Cognitive dysfunction in chemobrain: Molecular mechanisms and therapeutic implications

Abstract

Chemotherapy-induced cognitive impairment (CICI), commonly referred to as chemobrain, is a prevalent side effect of cancer treatment that severely affects survivors' quality of life. Chemotherapeutic agents, including cisplatin, doxorubicin, and paclitaxel, cross the blood-brain barrier (BBB) and induce neurotoxicity, resulting in cognitive dysfunction. These agents trigger reactive oxygen species (ROS) generation, cause mitochondrial dysfunction, and induce DNA damage, all of which impair synaptic plasticity and neurogenesis. Mitochondrial dysfunction is central to chemobrain, as it disrupts ATP production, increases oxidative stress, and leads to neuronal apoptosis. Furthermore, mitochondrial DNA (mtDNA) damage caused by agents like cisplatin impairs oxidative phosphorylation, exacerbating neuronal degeneration. The molecular mechanisms of chemobrain likely involve several key players, including NAMPT-dependent NAD+ depletion and increased levels of Cyclooxygenase-2 (COX-2), which collectively exacerbate oxidative stress and neuroinflammation.
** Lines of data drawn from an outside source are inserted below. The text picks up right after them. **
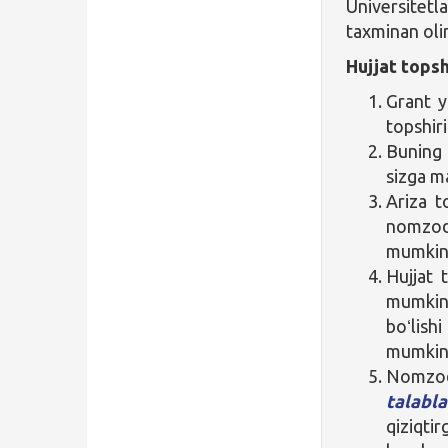
Universitet
taxminan olin
Hujjat topsh
Grant y
topshir
Buning
sizga 
Ariza t
nomzodl
mumkin 
Hujjat 
mumkin,
boʻlish
mumkin
Nomzod
talabla
qiziqti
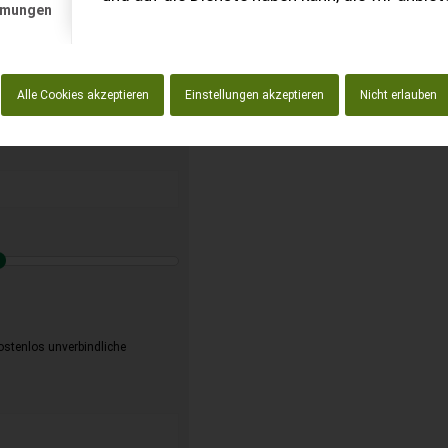
mmungen
t anfordern
enlos!
Alle Cookies akzeptieren
Einstellungen akzeptieren
Nicht erlauben
kostenlos unverbindliche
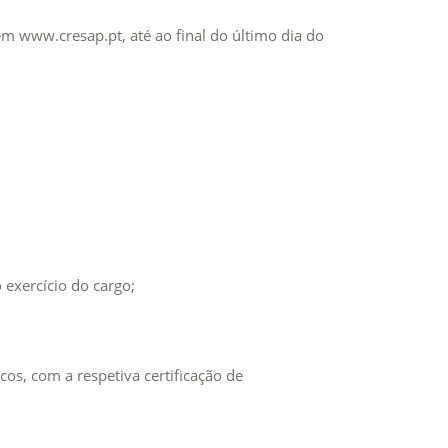
em www.cresap.pt, até ao final do último dia do
exercício do cargo;
s, com a respetiva certificação de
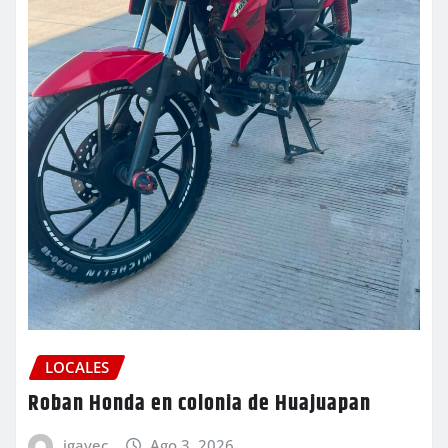
LOCALES
Roban Honda en colonia de Huajuapan
igavec
Ago 3, 2026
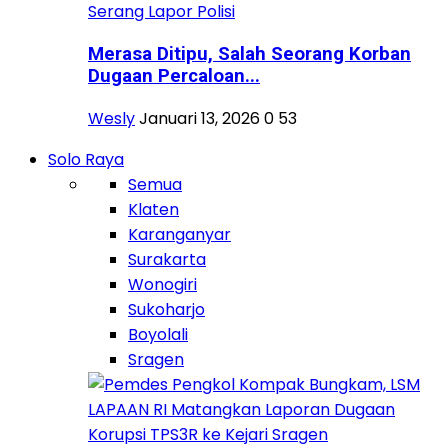
Merasa Ditipu, Salah Seorang Korban
Dugaan Percaloan...
Wesly
Januari 13, 2026
0
53
Solo Raya
Semua
Klaten
Karanganyar
Surakarta
Wonogiri
Sukoharjo
Boyolali
Sragen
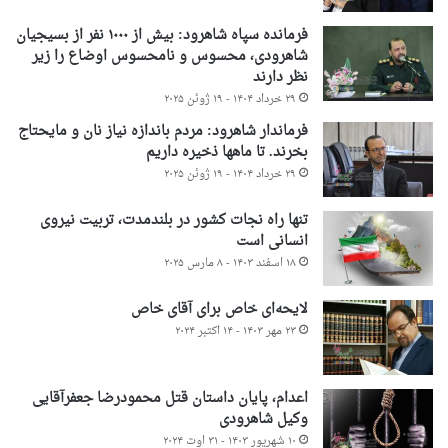
فرمانده سپاه شاهرود: بیش از ۱۰۰۰ نفر از بسیجیان
شاهرودی، محسوس و نامحسوس اوضاع را زیر
نظر دارند
۲۹ خرداد ۱۴۰۴ - ۱۹ ژوئن ۲۰۲۵
فرماندار شاهرود: مردم باندازه نیاز نان و مایحتاج
بخرند. تا ماهها ذخیره داریم
۲۹ خرداد ۱۴۰۴ - ۱۹ ژوئن ۲۰۲۵
تنها راه نجات کشور در بلندمدت، تربیت نیروی
انسانی است
۱۸ اسفند ۱۴۰۳ - ۸ مارس ۲۰۲۵
لایحه‌ای خاص برای آقای خاص
۲۳ مهر ۱۴۰۳ - ۱۴ اکتبر ۲۰۲۴
اعدام، پایان داستان قتل محمودرضا جعفرآقایی
وکیل شاهرودی
۱۰ شهریور ۱۴۰۳ - ۳۱ اوت ۲۰۲۴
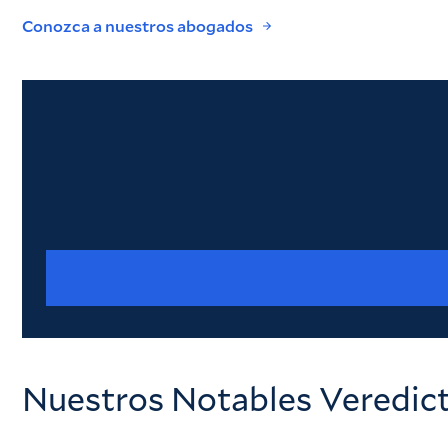
Conozca a nuestros abogados
Nuestros Notables Veredict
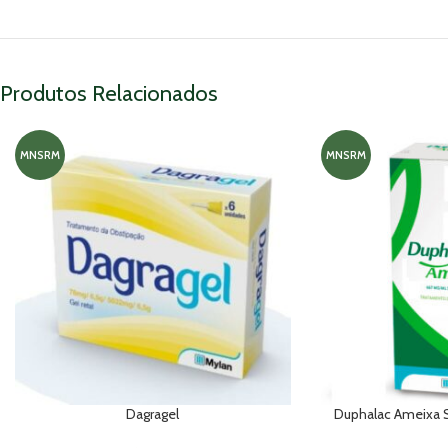
Produtos Relacionados
MNSRM
MNSRM
Dagragel
Duphalac Ameixa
Another important molecular target is the Adenosine A2A receptor (A2AR). When activated, it contributes to synaptic dysfunction and cognitive decline, particularly in chemotherapy-related cognitive deficits in the hippocampus. This review explores the complex interplay of these core pathologies in chemobrain and discusses how targeting these pathways could offer a therapeutic strategy to alleviate cognitive impairments in cancer survivors.